● **Text segment**
[Start of section]

[openstack-dev] [heat][tripleo] User Initiated Rollback

Steven Hardy shardy at redhat.com
Wed Dec 2 16:02:06 UTC 2015


So, chatting with Giulio today about https://bugs.launchpad.net/heat/+bug/1521944
has be thinking about $subject.

The root case of that issue is essentially a corner case of a stack-update,
combined with some coupling within the Neutron API which prevents the
update traversal from working.

But it raises the broader question of what a "rollback" actually is, and
how a user can potentially use it to get out of the kind of mess described
in that bug (where, otherwise, your only option is to delete the entire
stack).

Currently, we treat rollback as a special type of update, where, if an
in-progress update fails, we then try to update again, to the previous
stack definition[1], but as Giulio has discovered, there are times when
that doesn't work, because what you actually want is to recover the
existing resource from the backup stack, not create a new one with the same
properties.

[End of section]

● **Extracted records**

[Start of section]

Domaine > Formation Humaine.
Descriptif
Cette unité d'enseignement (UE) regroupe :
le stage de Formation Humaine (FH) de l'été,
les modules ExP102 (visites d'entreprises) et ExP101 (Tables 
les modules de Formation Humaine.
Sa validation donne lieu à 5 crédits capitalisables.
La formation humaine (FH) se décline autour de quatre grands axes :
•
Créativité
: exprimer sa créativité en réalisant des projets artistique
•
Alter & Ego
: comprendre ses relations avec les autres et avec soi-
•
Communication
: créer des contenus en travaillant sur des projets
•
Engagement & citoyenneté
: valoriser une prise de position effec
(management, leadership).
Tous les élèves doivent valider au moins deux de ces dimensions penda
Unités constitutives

[End of section]
[Start of section]

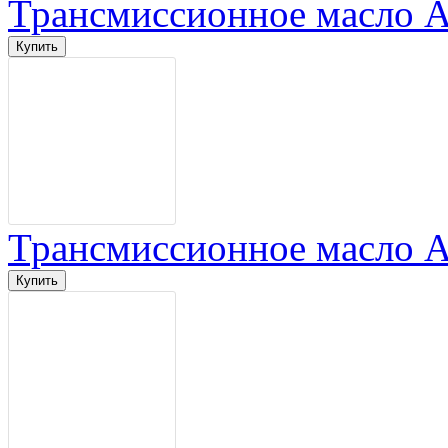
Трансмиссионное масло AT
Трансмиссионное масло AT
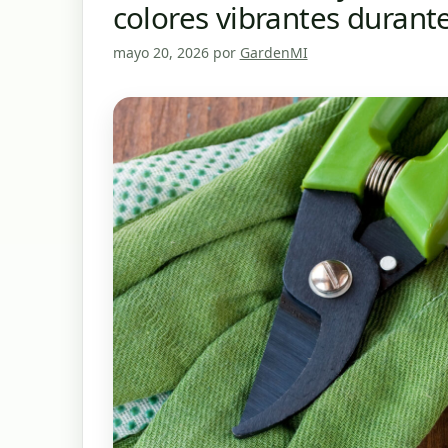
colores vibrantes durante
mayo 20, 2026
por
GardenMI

[End of section]

Pick up the mailing-list post about user-initiated rollback in Heat where it stops, and carry on its discussion. The records have no connection to the text.

● **Exercise response**
Then, looking at convergence, we have a different definition of rollback,
it's not yet clear to me how this should behave in a similar scenario, e.g
when the resource we want to roll back to failed to get deleted but still
exists (so, the resource is FAILED, but the underlying resource is fine)?

Finally, the interface to rollback - atm you have to know before something
fails that you'd like to enable rollback for a specific update.  This seems
suboptimal, since invariably by the time you know you need rollback, it's
too late.  Can we enable a user-initiated rollback from a FAILED state, via
one of:

 - Introduce a new heat API that allows an explicit heat stack-rollback?
 - (ab)use PATCH to trigger rollback on heat stack-update -x --rollback=True?

The former approach fits better with the current stack.Stack
implementation, because the ROLLBACK stack state already exists.  The
latter has the advantage that it doesn't need a new API so might be
backportable.

Any thoughts on how we might proceed to make this situation better, and
enable folks to roll back in the least destructive way possible when they
end up in a FAILED state?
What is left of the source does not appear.